Его смерть не означает крушения идеалов, за которые он боролся. Ибо если для героя «дальнейшее – молчанье», то для читателей и зрителей дальнейшее – размышление. Пафос трагедии в том и заключается, чтобы, воззвав через эмоции к их рассудку, привлечь людей на защиту тех моральных ценностей, которые мужественно отстаивал Гамлет.
Вдохновенный друг Шекспира
Почти все пишущие об этом прославленном ученом не могут удержаться от соблазна напомнить, что именно он изображен на серовском полотне «Мика Морозов». И тут нет ничего удивительного: ведь из числа портретов, созданных Валентином Серовым, этот – один из самых известных. Посетители Третьяковской галереи подолгу задерживаются у изображения сидящего в кресле очаровательного мальчика лет пяти. Кисть мастера запечатлела поразительно одухотворенное выражение лица ребенка, в громадных темных глазах которого одновременно и детское удивление, восторженность, и недетская серьезность, целеустремленность. Это поистине «глаза души», души щедрой и пылкой, и такими их на всю жизнь сохранил профессор Михаил Михайлович Морозов (1897–1952), ибо именно он был тем мальчиком, которого увековечил Серов.

## УЧЕБНЫЙ МАТЕРИАЛ

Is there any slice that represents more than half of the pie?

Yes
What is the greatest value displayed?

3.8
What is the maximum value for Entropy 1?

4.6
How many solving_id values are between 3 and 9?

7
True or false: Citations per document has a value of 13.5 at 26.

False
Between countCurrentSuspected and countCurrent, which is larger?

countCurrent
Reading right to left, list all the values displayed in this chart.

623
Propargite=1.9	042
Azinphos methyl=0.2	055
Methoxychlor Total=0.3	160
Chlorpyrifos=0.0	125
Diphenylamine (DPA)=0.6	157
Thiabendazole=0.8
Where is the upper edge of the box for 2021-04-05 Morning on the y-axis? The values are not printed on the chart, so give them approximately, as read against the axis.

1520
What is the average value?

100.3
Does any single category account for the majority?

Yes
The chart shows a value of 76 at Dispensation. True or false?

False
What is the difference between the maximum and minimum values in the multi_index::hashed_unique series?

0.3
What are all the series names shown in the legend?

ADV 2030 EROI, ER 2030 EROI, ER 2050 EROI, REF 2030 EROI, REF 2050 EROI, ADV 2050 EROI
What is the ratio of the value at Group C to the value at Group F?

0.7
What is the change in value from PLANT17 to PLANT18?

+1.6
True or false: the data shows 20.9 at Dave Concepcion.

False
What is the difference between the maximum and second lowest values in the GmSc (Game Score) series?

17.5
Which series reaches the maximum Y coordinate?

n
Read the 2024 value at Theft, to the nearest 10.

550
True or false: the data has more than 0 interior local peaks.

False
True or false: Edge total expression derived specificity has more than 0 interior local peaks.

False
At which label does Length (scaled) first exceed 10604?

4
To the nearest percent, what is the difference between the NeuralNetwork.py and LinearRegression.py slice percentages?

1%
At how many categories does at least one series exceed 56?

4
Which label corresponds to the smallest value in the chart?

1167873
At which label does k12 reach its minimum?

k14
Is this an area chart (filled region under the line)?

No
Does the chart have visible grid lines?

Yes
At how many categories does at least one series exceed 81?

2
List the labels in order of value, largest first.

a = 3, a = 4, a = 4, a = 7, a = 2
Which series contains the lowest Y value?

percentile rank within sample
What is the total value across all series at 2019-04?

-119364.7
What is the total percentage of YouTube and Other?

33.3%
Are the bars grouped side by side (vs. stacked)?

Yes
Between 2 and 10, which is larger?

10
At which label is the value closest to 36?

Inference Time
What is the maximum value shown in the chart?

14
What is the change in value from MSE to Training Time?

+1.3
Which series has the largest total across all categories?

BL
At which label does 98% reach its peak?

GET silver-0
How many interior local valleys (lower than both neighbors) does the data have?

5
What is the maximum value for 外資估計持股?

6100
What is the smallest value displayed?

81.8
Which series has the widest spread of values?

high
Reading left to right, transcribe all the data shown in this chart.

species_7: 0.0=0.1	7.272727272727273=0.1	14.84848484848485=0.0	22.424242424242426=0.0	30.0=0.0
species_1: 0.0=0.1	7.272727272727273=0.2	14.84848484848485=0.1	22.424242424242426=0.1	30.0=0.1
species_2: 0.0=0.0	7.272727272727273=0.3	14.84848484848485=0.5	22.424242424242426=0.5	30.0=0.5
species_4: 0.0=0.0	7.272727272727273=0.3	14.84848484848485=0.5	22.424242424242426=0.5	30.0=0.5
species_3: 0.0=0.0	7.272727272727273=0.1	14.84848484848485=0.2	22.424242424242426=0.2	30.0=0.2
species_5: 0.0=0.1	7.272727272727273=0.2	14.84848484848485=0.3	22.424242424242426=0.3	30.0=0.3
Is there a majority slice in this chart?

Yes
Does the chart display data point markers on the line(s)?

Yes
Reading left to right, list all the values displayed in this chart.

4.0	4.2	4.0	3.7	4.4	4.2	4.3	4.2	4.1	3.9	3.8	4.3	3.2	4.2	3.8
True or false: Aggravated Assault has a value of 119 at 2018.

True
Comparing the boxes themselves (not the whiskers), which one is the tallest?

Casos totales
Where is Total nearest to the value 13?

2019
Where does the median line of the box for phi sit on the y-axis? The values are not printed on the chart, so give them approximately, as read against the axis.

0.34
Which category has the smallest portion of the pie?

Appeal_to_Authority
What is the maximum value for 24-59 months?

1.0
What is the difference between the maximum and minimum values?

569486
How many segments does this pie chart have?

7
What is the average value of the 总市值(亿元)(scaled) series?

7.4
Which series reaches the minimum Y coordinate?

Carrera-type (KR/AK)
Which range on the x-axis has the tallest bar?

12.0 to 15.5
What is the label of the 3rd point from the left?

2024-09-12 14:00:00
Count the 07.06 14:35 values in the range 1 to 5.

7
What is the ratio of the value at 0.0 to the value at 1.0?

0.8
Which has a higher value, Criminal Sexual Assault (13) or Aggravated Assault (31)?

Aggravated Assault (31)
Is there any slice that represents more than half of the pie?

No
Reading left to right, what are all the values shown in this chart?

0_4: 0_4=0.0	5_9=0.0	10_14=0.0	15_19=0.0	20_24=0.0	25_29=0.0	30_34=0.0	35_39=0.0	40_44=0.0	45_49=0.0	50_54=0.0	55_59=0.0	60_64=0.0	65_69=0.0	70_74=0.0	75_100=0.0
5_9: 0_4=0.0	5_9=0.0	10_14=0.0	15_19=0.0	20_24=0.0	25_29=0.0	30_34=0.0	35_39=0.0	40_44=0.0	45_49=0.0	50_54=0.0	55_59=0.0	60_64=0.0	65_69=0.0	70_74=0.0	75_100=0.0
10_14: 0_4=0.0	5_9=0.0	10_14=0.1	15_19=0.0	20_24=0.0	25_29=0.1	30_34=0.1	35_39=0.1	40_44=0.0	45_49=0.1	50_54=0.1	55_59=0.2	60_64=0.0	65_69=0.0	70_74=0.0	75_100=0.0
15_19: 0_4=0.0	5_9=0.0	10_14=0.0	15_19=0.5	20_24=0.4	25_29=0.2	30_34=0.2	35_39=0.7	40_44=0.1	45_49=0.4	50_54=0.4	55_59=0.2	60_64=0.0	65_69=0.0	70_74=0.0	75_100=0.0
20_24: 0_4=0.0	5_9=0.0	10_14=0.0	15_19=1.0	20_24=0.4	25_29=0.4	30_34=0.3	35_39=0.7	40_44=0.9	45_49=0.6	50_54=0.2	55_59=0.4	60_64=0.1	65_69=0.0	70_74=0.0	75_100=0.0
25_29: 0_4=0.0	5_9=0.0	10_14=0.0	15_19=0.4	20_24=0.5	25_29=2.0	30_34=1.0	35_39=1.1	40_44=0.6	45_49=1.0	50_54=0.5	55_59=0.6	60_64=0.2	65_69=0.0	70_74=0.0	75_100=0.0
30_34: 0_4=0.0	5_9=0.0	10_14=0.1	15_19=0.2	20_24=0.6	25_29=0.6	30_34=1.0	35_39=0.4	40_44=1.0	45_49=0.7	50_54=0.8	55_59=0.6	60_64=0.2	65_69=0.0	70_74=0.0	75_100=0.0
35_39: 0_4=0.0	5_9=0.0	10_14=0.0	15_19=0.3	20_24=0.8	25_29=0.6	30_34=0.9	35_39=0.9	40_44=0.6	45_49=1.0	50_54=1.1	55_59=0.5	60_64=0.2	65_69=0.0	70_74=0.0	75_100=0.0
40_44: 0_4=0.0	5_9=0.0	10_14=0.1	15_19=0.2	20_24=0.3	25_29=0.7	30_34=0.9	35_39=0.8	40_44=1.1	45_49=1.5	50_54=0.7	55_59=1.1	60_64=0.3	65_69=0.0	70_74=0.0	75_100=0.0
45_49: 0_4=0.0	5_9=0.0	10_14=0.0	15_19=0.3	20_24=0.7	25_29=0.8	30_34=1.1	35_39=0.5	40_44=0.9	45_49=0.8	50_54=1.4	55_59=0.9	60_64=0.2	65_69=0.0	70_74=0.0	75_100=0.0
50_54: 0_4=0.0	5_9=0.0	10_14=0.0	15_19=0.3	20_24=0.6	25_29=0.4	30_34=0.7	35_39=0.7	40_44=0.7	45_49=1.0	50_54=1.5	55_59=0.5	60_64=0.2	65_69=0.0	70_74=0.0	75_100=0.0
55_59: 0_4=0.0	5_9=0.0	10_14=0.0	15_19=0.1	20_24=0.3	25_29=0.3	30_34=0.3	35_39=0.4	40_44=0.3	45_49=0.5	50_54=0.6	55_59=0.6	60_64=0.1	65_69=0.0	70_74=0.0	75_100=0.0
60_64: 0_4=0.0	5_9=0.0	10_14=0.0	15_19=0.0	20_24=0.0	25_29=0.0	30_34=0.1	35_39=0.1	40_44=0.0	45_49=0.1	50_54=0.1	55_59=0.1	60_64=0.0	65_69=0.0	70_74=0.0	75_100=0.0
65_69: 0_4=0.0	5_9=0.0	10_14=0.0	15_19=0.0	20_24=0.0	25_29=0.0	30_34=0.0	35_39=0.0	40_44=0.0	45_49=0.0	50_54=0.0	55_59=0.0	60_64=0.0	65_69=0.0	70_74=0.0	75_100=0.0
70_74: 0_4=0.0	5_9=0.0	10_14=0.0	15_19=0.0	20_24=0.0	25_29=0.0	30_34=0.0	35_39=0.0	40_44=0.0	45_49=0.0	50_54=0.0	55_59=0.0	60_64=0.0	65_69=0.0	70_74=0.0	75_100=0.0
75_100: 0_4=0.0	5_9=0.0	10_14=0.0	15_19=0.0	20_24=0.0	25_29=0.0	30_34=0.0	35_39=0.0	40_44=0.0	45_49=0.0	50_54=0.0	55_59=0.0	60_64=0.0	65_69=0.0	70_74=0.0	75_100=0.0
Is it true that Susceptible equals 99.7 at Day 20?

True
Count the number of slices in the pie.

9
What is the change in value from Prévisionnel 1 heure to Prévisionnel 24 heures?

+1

## ЗАДАНИЯ И УПРАЖНЕНИЯ
(a) Кто, согласно фрагменту текста, написал портрет «Мика Морозов»?
(b) Перепечатайте из фрагмента текста отрывок от слов «Его смерть не» до слов «мужественно отстаивал Гамлет.» включительно.

## ОТВЕТЫ К ЗАДАНИЯМ
(a) Валентин Серов.

(b)
Его смерть не означает крушения идеалов, за которые он боролся. Ибо если для героя «дальнейшее – молчанье», то для читателей и зрителей дальнейшее – размышление. Пафос трагедии в том и заключается, чтобы, воззвав через эмоции к их рассудку, привлечь людей на защиту тех моральных ценностей, которые мужественно отстаивал Гамлет.